POINTS TO TAKE INTO ACCOUNT :

• A dripper that provides the appropriate flow rate for the plant must be chosen.

• Dripper distances of pipes must fit the plant distances.

• The system must not be operated before finding and installing a filter suitable for the water content.

• It must be paid attention not to get pipes muddy.

• The pipes must be of the maximum length recommended for equal dripping.

• Precautions must be taken as moss formation occurs in still water with temperature higher than 25 °C.
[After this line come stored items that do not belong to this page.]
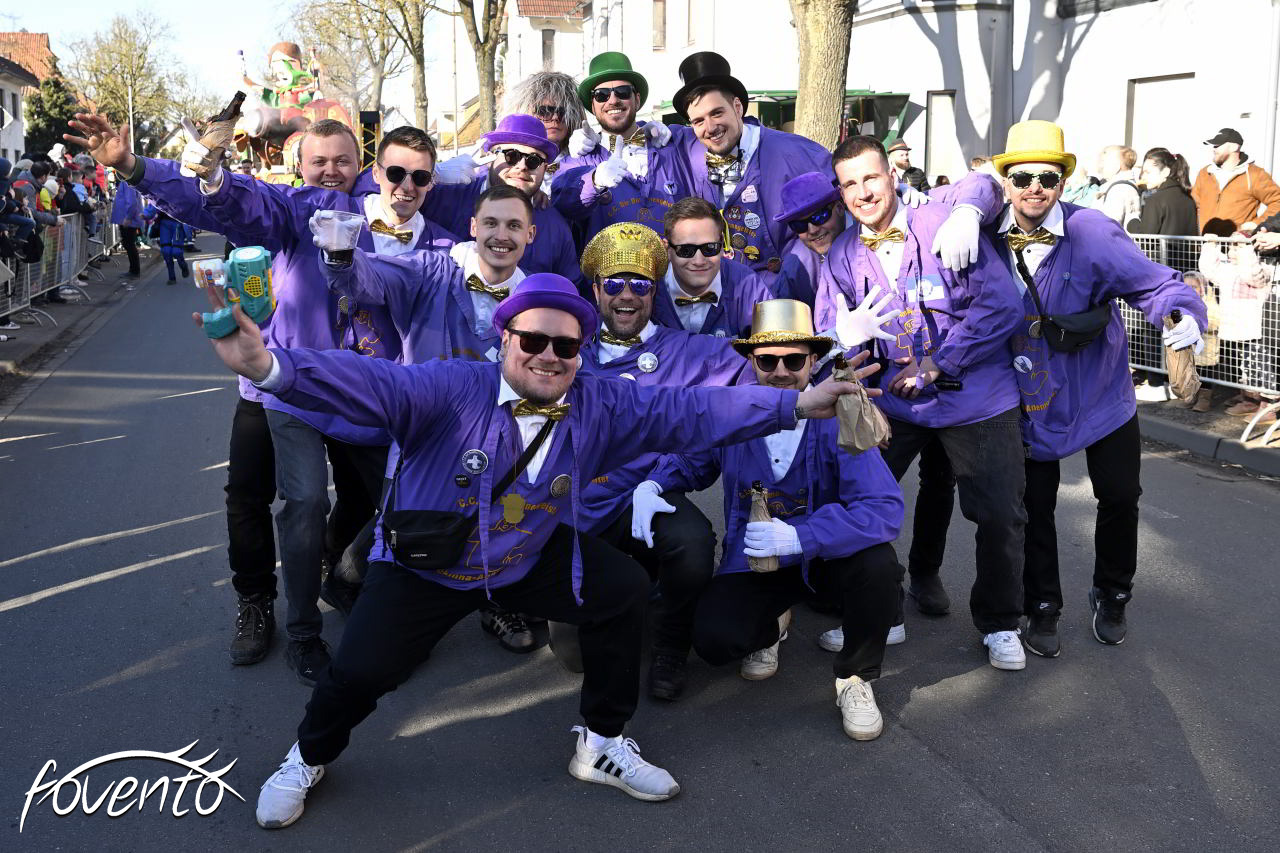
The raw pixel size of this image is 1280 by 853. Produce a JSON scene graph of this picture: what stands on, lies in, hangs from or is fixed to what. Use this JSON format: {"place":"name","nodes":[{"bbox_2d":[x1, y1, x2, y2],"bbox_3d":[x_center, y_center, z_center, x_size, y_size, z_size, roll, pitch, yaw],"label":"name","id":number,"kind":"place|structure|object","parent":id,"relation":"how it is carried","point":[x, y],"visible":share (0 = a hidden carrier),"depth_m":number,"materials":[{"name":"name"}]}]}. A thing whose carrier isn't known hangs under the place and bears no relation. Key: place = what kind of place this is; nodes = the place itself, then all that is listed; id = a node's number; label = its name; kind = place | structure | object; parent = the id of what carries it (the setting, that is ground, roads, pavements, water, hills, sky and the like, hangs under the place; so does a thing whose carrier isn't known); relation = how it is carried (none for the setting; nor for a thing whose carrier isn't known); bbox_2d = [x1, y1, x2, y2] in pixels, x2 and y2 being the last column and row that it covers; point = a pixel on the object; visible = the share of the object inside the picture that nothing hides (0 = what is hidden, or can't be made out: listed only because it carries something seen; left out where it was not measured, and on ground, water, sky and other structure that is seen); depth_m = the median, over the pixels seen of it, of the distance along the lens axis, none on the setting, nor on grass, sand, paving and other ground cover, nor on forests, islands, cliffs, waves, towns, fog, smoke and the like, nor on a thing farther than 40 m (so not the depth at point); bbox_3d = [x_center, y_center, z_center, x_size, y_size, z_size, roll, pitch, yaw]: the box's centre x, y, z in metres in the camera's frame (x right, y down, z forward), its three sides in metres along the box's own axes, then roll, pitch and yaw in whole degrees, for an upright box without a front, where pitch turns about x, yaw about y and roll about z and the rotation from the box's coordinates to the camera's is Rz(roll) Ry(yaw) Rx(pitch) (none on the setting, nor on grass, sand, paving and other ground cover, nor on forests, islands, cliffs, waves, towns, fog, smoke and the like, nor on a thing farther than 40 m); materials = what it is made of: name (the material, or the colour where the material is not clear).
{"place":"outdoors","nodes":[
{"label":"outdoors","id":0,"kind":"place"},
{"bbox_2d":[0,31,58,160],"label":"house","id":1,"kind":"structure","parent":0,"point":[21,140],"materials":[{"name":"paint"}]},
{"bbox_2d":[0,248,157,391],"label":"pavement","id":2,"kind":"structure","parent":0,"point":[21,351],"materials":[{"name":"grey concrete"}]},
{"bbox_2d":[0,157,43,265],"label":"person","id":3,"kind":"object","parent":2,"relation":"on","point":[28,227],"visible":0.86,"depth_m":11.59},
{"bbox_2d":[0,209,115,327],"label":"metal barrier","id":4,"kind":"object","parent":2,"relation":"on","point":[28,269],"visible":0.68,"depth_m":14.94,"materials":[{"name":"grey metal"}]},
{"bbox_2d":[111,174,145,277],"bbox_3d":[-7.889,-3.353,16.866,0.733,2.029,0.784,-3,12,-15],"label":"person","id":5,"kind":"object","parent":2,"relation":"on","point":[118,200],"visible":0.73,"depth_m":16.79},
{"bbox_2d":[182,90,245,177],"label":"bottle","id":6,"kind":"object","parent":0,"point":[239,100],"visible":0.95,"depth_m":4.02,"materials":[{"name":"brown glass"}]},
{"bbox_2d":[2,0,467,119],"label":"sky","id":7,"kind":"structure","parent":0,"point":[31,23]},
{"bbox_2d":[0,243,1279,852],"label":"road","id":8,"kind":"structure","parent":0,"point":[915,752],"materials":[{"name":"grey asphalt"}]},
{"bbox_2d":[150,205,193,284],"bbox_3d":[-7.543,-3.089,17.723,0.741,1.544,0.820,-3,12,-15],"label":"child","id":9,"kind":"object","parent":8,"relation":"on","point":[166,222],"visible":0.64,"depth_m":17.62},
{"bbox_2d":[62,103,406,678],"bbox_3d":[-1.333,-0.150,4.038,1.116,1.976,0.831,-3,12,-15],"label":"man","id":10,"kind":"object","parent":8,"relation":"on","point":[98,142],"visible":0.67,"depth_m":3.92},
{"bbox_2d":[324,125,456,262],"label":"man","id":11,"kind":"object","parent":8,"relation":"on","point":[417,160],"visible":0.4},
{"bbox_2d":[381,165,435,187],"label":"sunglasses","id":12,"kind":"object","parent":11,"relation":"on","point":[397,172],"visible":0.94,"depth_m":4.63,"materials":[{"name":"black plastic"}]},
{"bbox_2d":[321,172,546,663],"bbox_3d":[-0.741,-0.076,4.154,0.835,1.745,0.762,-3,12,-15],"label":"man","id":13,"kind":"object","parent":8,"relation":"on","point":[512,222],"visible":0.53,"depth_m":4.01},
{"bbox_2d":[310,209,365,252],"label":"plastic cup","id":14,"kind":"object","parent":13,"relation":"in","point":[356,220],"visible":0.97,"depth_m":3.69,"materials":[{"name":"clear plastic"}]},
{"bbox_2d":[434,115,580,279],"bbox_3d":[-0.653,-0.670,5.229,0.764,1.599,0.647,-3,12,-15],"label":"man","id":15,"kind":"object","parent":8,"relation":"on","point":[564,239],"visible":0.58,"depth_m":5.06},
{"bbox_2d":[200,265,901,831],"bbox_3d":[-0.276,0.339,3.247,1.848,1.476,0.942,-3,12,-15],"label":"man","id":16,"kind":"object","parent":8,"relation":"on","point":[539,394],"visible":0.98,"depth_m":3.09},
{"bbox_2d":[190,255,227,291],"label":"plastic cup","id":17,"kind":"object","parent":16,"relation":"in","point":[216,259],"visible":0.82,"depth_m":3.19,"materials":[{"name":"clear plastic"}]},
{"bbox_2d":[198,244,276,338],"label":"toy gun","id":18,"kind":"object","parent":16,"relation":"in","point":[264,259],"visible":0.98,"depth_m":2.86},
{"bbox_2d":[381,508,476,568],"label":"waist bag","id":19,"kind":"object","parent":16,"relation":"hanging from","point":[402,545],"visible":0.95,"depth_m":3.02,"materials":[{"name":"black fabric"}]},
{"bbox_2d":[833,358,889,455],"bbox_3d":[0.650,-0.053,3.267,0.157,0.279,0.190,0,12,-2],"label":"paper bag","id":20,"kind":"object","parent":16,"relation":"in","point":[860,431],"visible":0.95,"depth_m":3.23,"materials":[{"name":"brown paper"}]},
{"bbox_2d":[554,50,700,256],"bbox_3d":[-0.039,-0.996,5.764,0.805,1.898,0.740,-3,12,-15],"label":"man","id":21,"kind":"object","parent":8,"relation":"on","point":[667,152],"visible":0.68,"depth_m":5.55},
{"bbox_2d":[555,214,757,701],"bbox_3d":[0.007,0.060,4.106,0.967,1.666,1.162,-1,12,-2],"label":"man","id":22,"kind":"object","parent":8,"relation":"on","point":[645,299],"visible":0.66,"depth_m":3.94},
{"bbox_2d":[654,195,775,342],"bbox_3d":[0.281,-0.325,4.906,0.792,1.351,0.729,-3,12,-15],"label":"man","id":23,"kind":"object","parent":8,"relation":"on","point":[705,222],"visible":0.52,"depth_m":4.74},
{"bbox_2d":[669,52,839,276],"bbox_3d":[0.566,-0.888,5.720,0.805,2.104,0.858,-3,12,-15],"label":"man","id":24,"kind":"object","parent":8,"relation":"on","point":[775,170],"visible":0.66,"depth_m":5.48},
{"bbox_2d":[643,305,909,743],"bbox_3d":[0.489,0.271,3.836,0.806,1.364,1.050,0,12,-1],"label":"man","id":25,"kind":"object","parent":8,"relation":"on","point":[832,503],"visible":0.86,"depth_m":3.68},
{"bbox_2d":[746,481,779,570],"bbox_3d":[0.395,0.332,3.594,0.111,0.300,0.118,-3,12,-15],"label":"bottle","id":26,"kind":"object","parent":25,"relation":"in","point":[752,518],"visible":0.73,"depth_m":3.57,"materials":[{"name":"glass"}]},
{"bbox_2d":[772,169,850,302],"bbox_3d":[0.872,-0.397,5.070,0.603,1.474,0.649,-3,12,-15],"label":"man","id":27,"kind":"object","parent":8,"relation":"on","point":[815,235],"visible":0.43,"depth_m":4.91},
{"bbox_2d":[816,127,1036,670],"bbox_3d":[1.125,-0.168,4.272,0.706,1.959,0.927,-3,12,-15],"label":"man","id":28,"kind":"object","parent":8,"relation":"on","point":[862,274],"visible":0.88,"depth_m":4.09},
{"bbox_2d":[989,119,1206,656],"bbox_3d":[1.696,-0.219,4.335,0.633,2.001,0.979,-3,12,-15],"label":"man","id":29,"kind":"object","parent":8,"relation":"on","point":[1038,205],"visible":0.85,"depth_m":4.17},
{"bbox_2d":[1040,306,1110,352],"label":"waist bag","id":30,"kind":"object","parent":29,"relation":"hanging from","point":[1073,334],"visible":0.78,"depth_m":4.14,"materials":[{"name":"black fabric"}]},
{"bbox_2d":[1164,314,1202,402],"bbox_3d":[2.058,-0.251,4.184,0.130,0.324,0.213,5,13,22],"label":"paper bag","id":31,"kind":"object","parent":29,"relation":"in","point":[1193,374],"visible":0.75,"depth_m":4.15,"materials":[{"name":"brown paper"}]},
{"bbox_2d":[503,0,799,124],"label":"white building","id":32,"kind":"structure","parent":0,"point":[645,58],"depth_m":31.36,"materials":[{"name":"white paint"}]},
{"bbox_2d":[541,29,555,69],"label":"window","id":33,"kind":"structure","parent":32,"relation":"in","point":[544,46],"depth_m":37.52,"materials":[{"name":"grey glass"}]},
{"bbox_2d":[651,0,666,49],"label":"window","id":34,"kind":"structure","parent":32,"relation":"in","point":[660,16],"depth_m":29.73,"materials":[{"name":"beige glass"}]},
{"bbox_2d":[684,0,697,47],"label":"window","id":35,"kind":"structure","parent":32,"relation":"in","point":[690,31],"depth_m":27.69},
{"bbox_2d":[833,0,1279,195],"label":"white building","id":36,"kind":"structure","parent":0,"point":[1138,16],"depth_m":18.64,"materials":[{"name":"white paint"}]},
{"bbox_2d":[925,90,958,176],"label":"window","id":37,"kind":"structure","parent":36,"relation":"in","point":[950,105],"depth_m":20.15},
{"bbox_2d":[1125,72,1194,160],"bbox_3d":[7.567,-4.104,16.148,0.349,2.048,1.388,-3,12,-15],"label":"window","id":38,"kind":"structure","parent":36,"relation":"in","point":[1183,78],"depth_m":16.12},
{"bbox_2d":[1263,0,1279,181],"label":"drainpipe","id":39,"kind":"object","parent":36,"relation":"attached to","point":[1276,38],"visible":0.77,"depth_m":13.77,"materials":[{"name":"grey metal"}]},
{"bbox_2d":[1142,392,1279,478],"label":"pavement","id":40,"kind":"structure","parent":0,"point":[1181,414],"materials":[{"name":"grey concrete"}]},
{"bbox_2d":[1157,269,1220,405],"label":"child","id":41,"kind":"object","parent":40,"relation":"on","point":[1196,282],"visible":0.28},
{"bbox_2d":[1122,231,1279,429],"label":"metal barrier","id":42,"kind":"object","parent":40,"relation":"on","point":[1183,237],"visible":0.52,"depth_m":7.86,"materials":[{"name":"metal"}]},
{"bbox_2d":[1196,233,1273,419],"bbox_3d":[4.222,-0.726,7.753,0.546,1.301,0.569,-3,12,-15],"label":"child","id":43,"kind":"object","parent":40,"relation":"on","point":[1253,274],"visible":0.65,"depth_m":7.68},
{"label":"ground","id":44,"kind":"structure","parent":0},
{"bbox_2d":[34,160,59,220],"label":"person","id":45,"kind":"object","parent":44,"relation":"on","point":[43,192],"visible":0.34,"depth_m":13.69},
{"bbox_2d":[24,72,78,156],"label":"evergreen tree","id":46,"kind":"object","parent":44,"relation":"on","point":[58,85],"visible":0.48,"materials":[{"name":"green plant"}]},
{"bbox_2d":[61,7,198,150],"label":"tree","id":47,"kind":"object","parent":44,"relation":"on","point":[129,50],"visible":0.87,"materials":[{"name":"green plant"}]},
{"bbox_2d":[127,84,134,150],"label":"lamp post","id":48,"kind":"object","parent":44,"relation":"on","point":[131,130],"visible":0.55,"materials":[{"name":"metal"}]},
{"bbox_2d":[228,38,360,182],"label":"parade float","id":49,"kind":"object","parent":44,"relation":"on","point":[321,108],"visible":0.54,"depth_m":16.15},
{"bbox_2d":[292,0,427,129],"label":"tree","id":50,"kind":"object","parent":44,"relation":"on","point":[359,13],"visible":0.84,"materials":[{"name":"plant"}]},
{"bbox_2d":[358,109,381,170],"bbox_3d":[-4.414,-4.459,17.991,0.423,1.453,0.461,-3,12,-15],"label":"loudspeaker","id":51,"kind":"object","parent":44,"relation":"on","point":[371,120],"visible":0.66,"depth_m":17.80,"materials":[{"name":"black"}]},
{"bbox_2d":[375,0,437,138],"label":"tree","id":52,"kind":"object","parent":44,"relation":"on","point":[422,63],"visible":0.87,"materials":[{"name":"plant"}]},
{"bbox_2d":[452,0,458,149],"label":"pole","id":53,"kind":"object","parent":44,"relation":"on","point":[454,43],"visible":0.78,"depth_m":37.88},
{"bbox_2d":[453,0,508,140],"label":"tree","id":54,"kind":"object","parent":44,"relation":"on","point":[484,55],"visible":0.87,"depth_m":29.64,"materials":[{"name":"plant"}]},
{"bbox_2d":[502,69,585,158],"bbox_3d":[-0.545,-1.084,6.422,0.763,1.862,0.867,-3,12,-15],"label":"person","id":55,"kind":"object","parent":44,"relation":"on","point":[547,90],"visible":0.46,"depth_m":6.24},
{"bbox_2d":[644,90,911,146],"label":"green truck","id":56,"kind":"object","parent":44,"relation":"on","point":[762,108],"visible":0.18,"depth_m":18.24,"materials":[{"name":"green metal"}]},
{"bbox_2d":[788,0,856,148],"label":"tree trunk","id":57,"kind":"object","parent":44,"relation":"on","point":[810,83],"visible":0.57,"materials":[{"name":"brown plant"}]},
{"bbox_2d":[886,138,930,194],"bbox_3d":[2.943,-2.624,12.732,0.667,1.417,0.707,-3,12,-15],"label":"man","id":58,"kind":"object","parent":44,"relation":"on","point":[898,147],"visible":0.37,"depth_m":12.59},
{"bbox_2d":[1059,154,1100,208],"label":"person","id":59,"kind":"object","parent":44,"relation":"on","point":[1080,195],"visible":0.31,"depth_m":9.68},
{"bbox_2d":[1092,142,1142,224],"bbox_3d":[3.920,-1.656,9.114,0.525,1.308,0.544,-3,12,-15],"label":"person","id":60,"kind":"object","parent":44,"relation":"on","point":[1115,160],"visible":0.55,"depth_m":8.94},
{"bbox_2d":[1136,148,1198,237],"bbox_3d":[4.024,-1.475,8.491,0.527,1.309,0.555,-3,12,-15],"label":"woman","id":61,"kind":"object","parent":44,"relation":"on","point":[1163,215],"visible":0.59,"depth_m":8.35},
{"bbox_2d":[1191,127,1278,240],"bbox_3d":[4.903,-1.710,9.159,0.593,1.503,0.706,-3,12,-15],"label":"man","id":62,"kind":"object","parent":44,"relation":"on","point":[1236,190],"visible":0.71,"depth_m":9.00}
]}

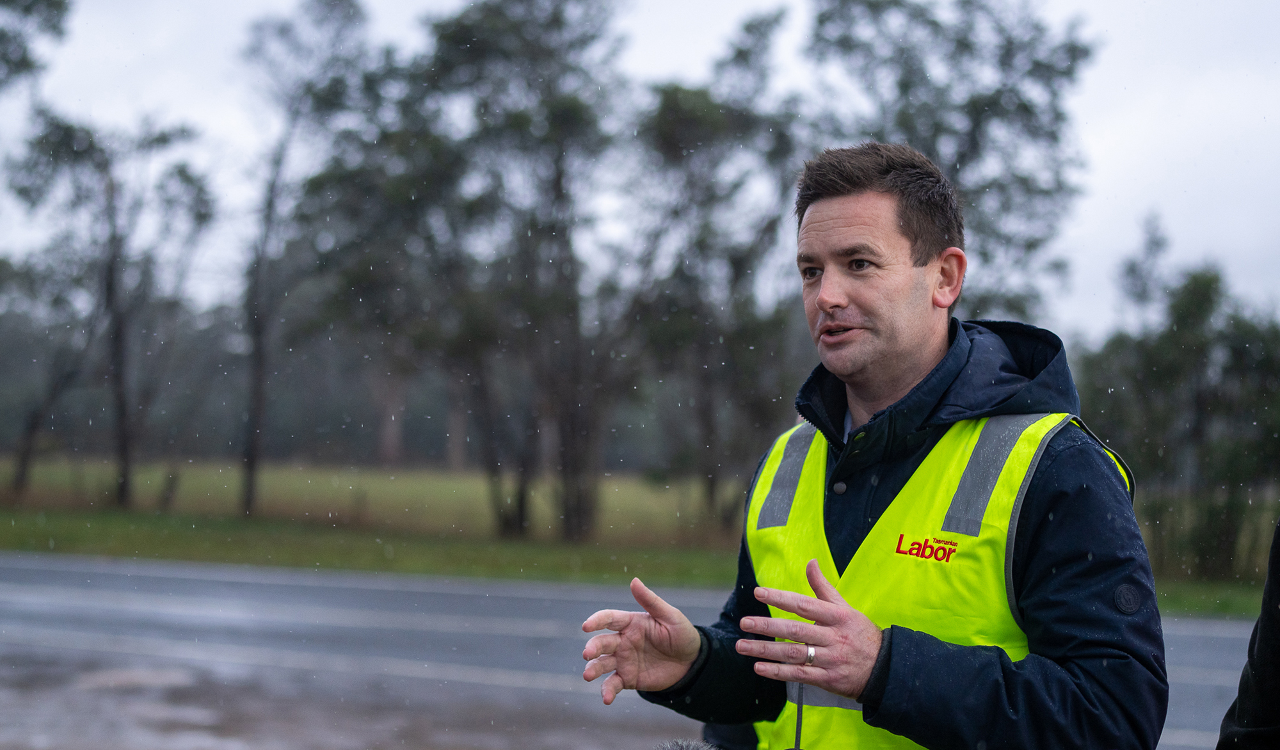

• Pipes must not be stores under sunlight.

Maintenance:

PHOSPHORIC AND NITRIC ACID must be applied during the irrigation season in order to clean the drip water pipes and to meet the plant substance need. They are applied 1 litre per decare (one-tenth of a hectare) every 15-21 days during the implementation season. Before

giving acid to the system, clean water is given until the operating pressure is reached. Then acid is given for half an hour. Then enough clean water is flown so that no acid water is left inside the pipes (at least half an hour depending on the farmland condition). Pipe ends must be removed a few times during the season and water must be pumped to the system until

clean water comes in order to remove the dirt inside the pipes.

Storage:

At the end of the season, pipes must be folded on coils in a manner that they will not break, and they must not be coiled in diameters less then 32 cm. Otherwise mechanical damages may occur. Pipes must be stored away from sunlight so that they will be long-lasting. Precautions must be taken to prevent pipes from sticking to root and stem parts of plants while coiling.